Sénégal: Cohabitation avec le commerce de proximité - L'Etat va encadrer l'implantation des grandes surfaces

18 Juillet 2018

Le ministre du Commerce a annoncé, hier, à l'issue d'une rencontre avec les acteurs concernés, une série de mesures pour encadrer le secteur de la grande distribution. L'objectif est de faire cohabiter, de façon pacifique, le commerce de proximité et celui des grandes surfaces.

Après la levée de bouclier de certains commerçants, ces derniers temps, contre le géant de la distribution Auchan qui, selon eux, menace leur activité, le gouvernement a décidé de réagir.

Prenant conscience de la situation, le président Macky Sall avait demandé, lors du Conseil des ministres du 11 juillet dernier, de prendre toutes les mesures nécessaires à l'actualisation de la réglementation sur la gestion de l'urbanisme commercial afin d'optimiser le déploiement spatial à usage économique du commerce de proximité et celui de la grande distribution.

C'est ainsi que le ministre du Commerce a reçu, hier, séparément, des représentants de l'Unacois/Jappo et de Auchan pour engager la réflexion autour de cette question.

« L'idée, c'est de voir comment faire cohabiter, de façon pacifique, le commerce de proximité et la grande distribution», a expliqué Alioune Sarr. Pour aplanir les différends et encadrer le secteur, le ministre met trois propositions sur la table.

Dans un premier temps, il annonce l'élaboration d'un projet de décret organisant les commerces et la grande distribution au Sénégal. Jusque-là, un simple registre de commerce et des formalités d'ordre fiscal suffisaient pour ouvrir un centre commercial. Désormais, l'ouverture de tout magasin dépassant 300 ou 400 m2 sera soumise à une autorisation préalable.

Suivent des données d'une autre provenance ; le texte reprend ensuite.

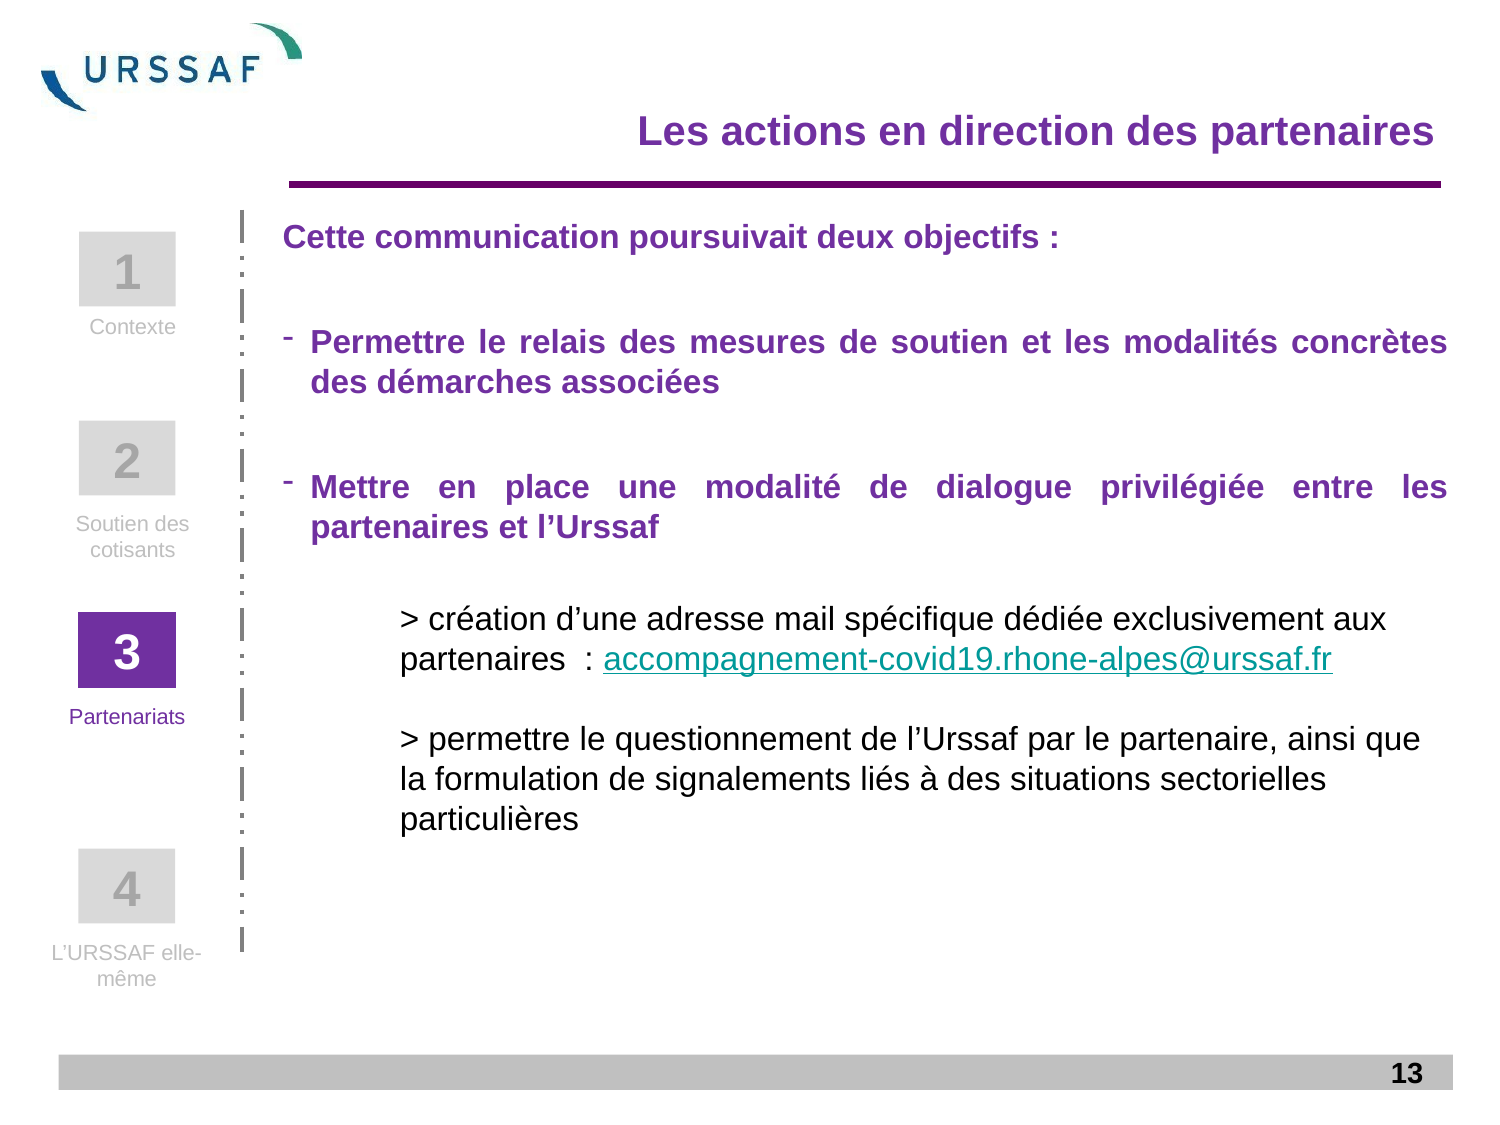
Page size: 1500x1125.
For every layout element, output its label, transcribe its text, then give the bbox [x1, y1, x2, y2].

text_box Soutien des cotisants [35, 502, 231, 570]
text_box 3 [78, 612, 176, 688]
text_box 4 [78, 848, 176, 924]
text_box Partenariats [29, 695, 225, 737]
text_box 1 [79, 231, 176, 305]
text_box Les actions en direction des partenaires [175, 96, 1451, 179]
text_box Contexte [35, 305, 231, 347]
picture [41, 23, 302, 127]
text_box L’URSSAF elle-même [29, 931, 225, 999]
text_box 2 [78, 420, 176, 496]
text_box Cette communication poursuivait deux objectifs : Permettre le relais des mesures de soutien et les modalités concrètes des démarches associées Mettre en place une modalité de dialogue privilégiée entre les partenaires et l’Urssaf > création d’une adresse mail spécifique dédiée exclusivement aux partenaires : accompagnement-covid19.rhone-alpes@urssaf.fr > permettre le questionnement de l’Urssaf par le partenaire, ainsi que la formulation de signalements liés à des situations sectorielles particulières [267, 208, 1465, 925]
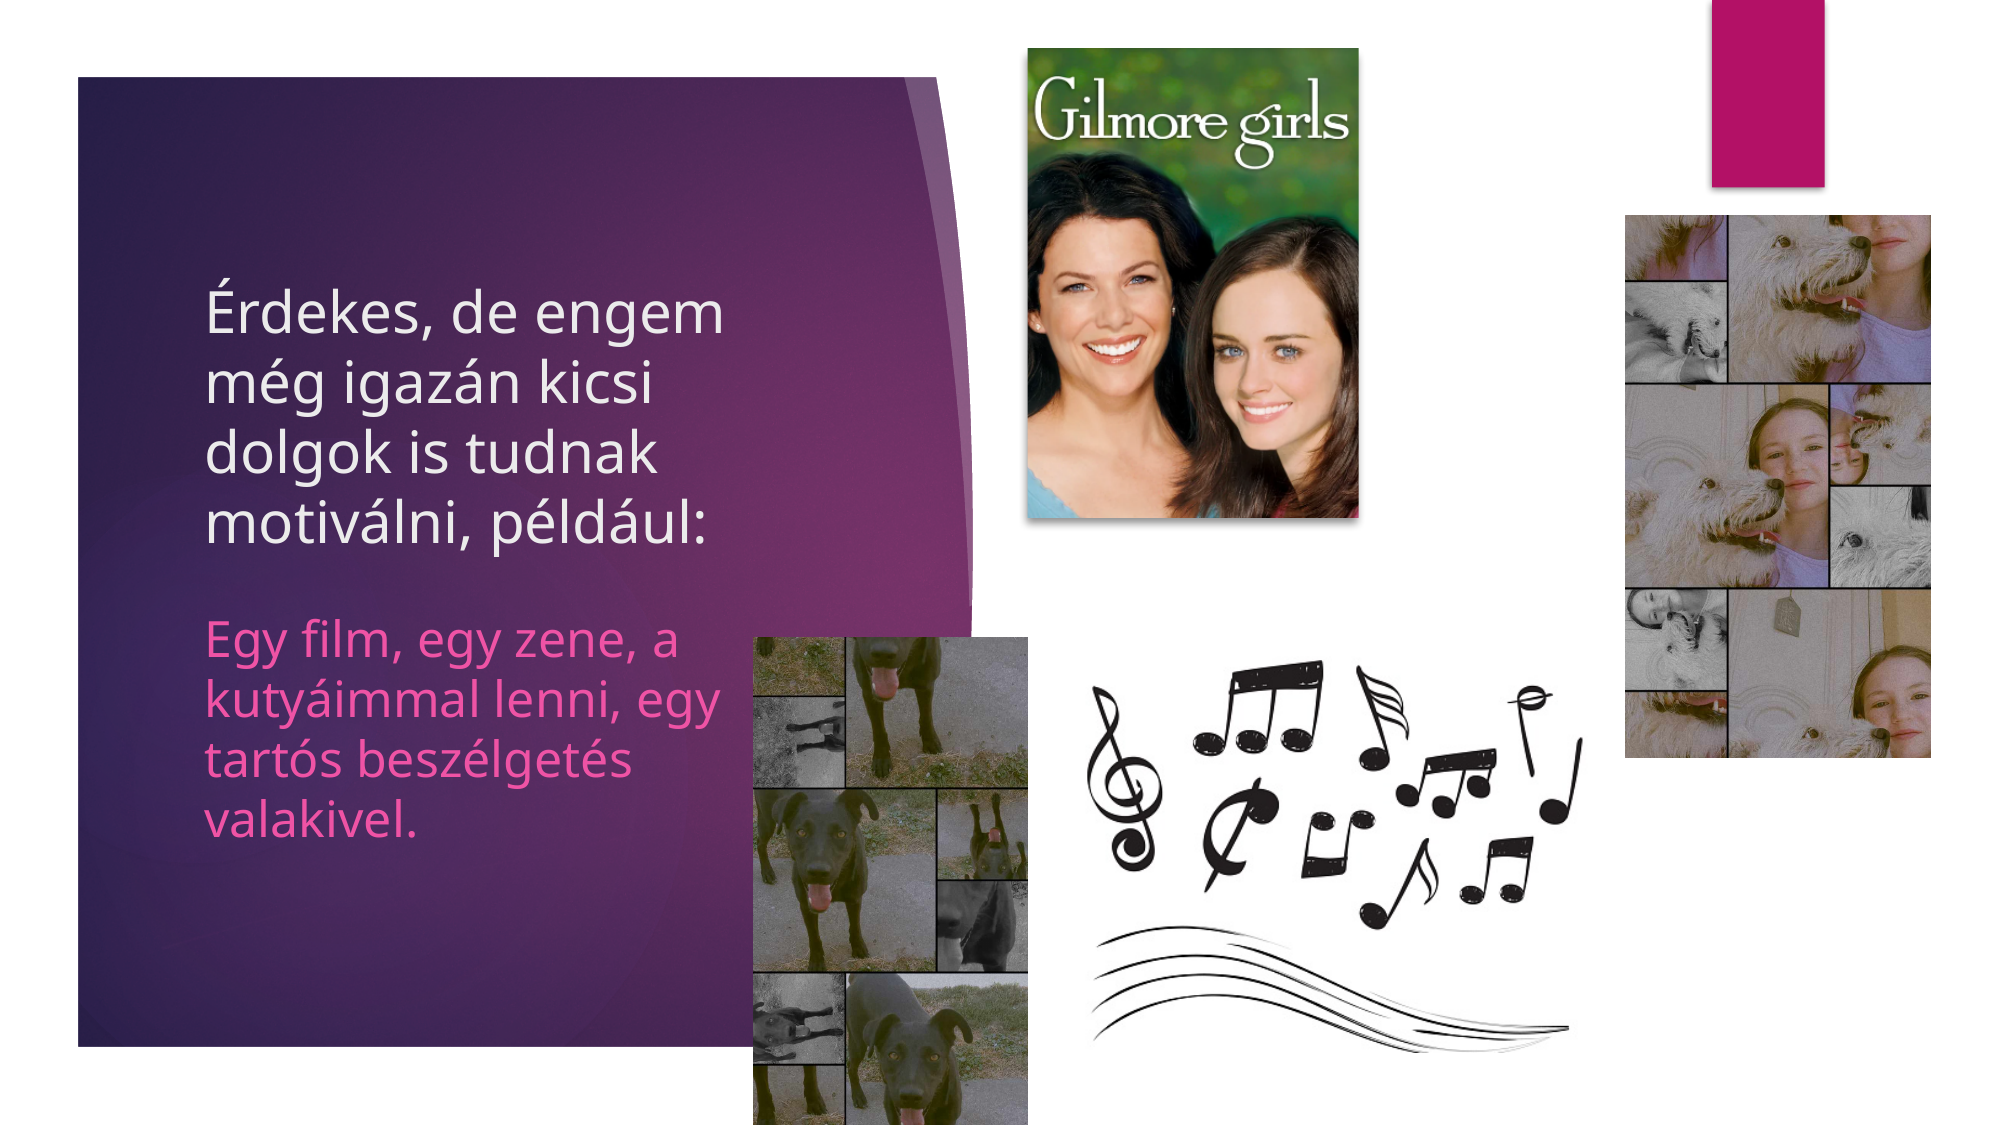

Un comité composé des différents acteurs concernés (le préfet, les présidents de la chambre de commerce et de la chambre des lois, les consommateurs) sera chargé d'étudier chaque cas, « dans des conditions transparentes », avant tout feu vert. Dans un deuxième temps, une concertation nationale sera engagée sur la distribution.

L'objectif est d'aboutir à la mise en place d'un cadre juridique exhaustif et approprié et l'organisation des commerces dans les quartiers afin de parvenir à un système commercial mieux organisé avec la maîtrise des circuits de distribution et le respect de la concurrence entre tous les acteurs.

Enfin, un comité de pilotage composé de tous les acteurs (Etat, producteurs, industriels, commerçants, consommateurs) sera chargé de la préparation et de l'organisation de cette concertation.

Au début, la discussion semblait parfois houleuse entre un Idy Thiam, le président de l'Unacois qui s'arc-boutait au slogan « Auchan dégage » et le ministre qui voulait recentrer le débat sur la nécessité de « corriger » le vide juridique. « Aucun dispositif réglementaire n'interdit à Auchan de faire ce qu'il fait actuellement.

C'est pourquoi, l'unique solution, c'est de revoir le cadre juridique », a expliqué Alioune Sarr, en invitant à la responsabilité et à éviter l'extrémisme. Un argument qui semble avoir finalement convaincu.

« Le gouvernement a fait preuve de responsabilité et de courage politique parce que ce n'est pas évident de prendre une telle décision dans un conflit opposant une multinationale et des commerçants locaux », a salué Ousmane Sy Ndiaye, secrétaire permanent de l'Unacois / Jappo, à l'issue de la réunion, visiblement satisfait des propositions du gouvernement.

Pour sa part, Auchan a réitéré son souhait de s'inscrire dans la durée au Sénégal en tant qu'employeur - avec 1500 collaborateurs - et de promouvoir le « made in Sénégal ». «Nous tenons à signaler que Auchan est totalement partie prenante de ce comité de pilotage », a affirmé Robin Gautier, son directeur financier.

Avec une population de plus de 15 millions en 2017 et un potentiel de consommation sans cesse en croissance, on assiste à un développement à la fois rapide et poussée de la distribution qui s'organise en dehors de toute perspective d'aménagement du territoire, créant une difficile cohabitation entre les acteurs.

Le positionnement et la forte pénétration de la grande distribution impactent le commerce de proximité qui revêt une fonction sociale dont le gouvernement est « tout à fait conscient ».

L'Etat du Sénégal, en optant pour la libéralisation de son économie en 1994, a fait sauter les barrières juridiques interdisant l'accès à certaines activités économiques et s'est désengagé des secteurs productifs pour devenir un simple arbitre, rappelle Alioune Sarr.

L'objectif, à l'époque, était de favoriser une concurrence saine à l'avantage des consommateurs. Cependant, la forte croissance du secteur de la distribution a eu pour conséquence sa désorganisation en l'absence d'un dispositif juridique et encadré.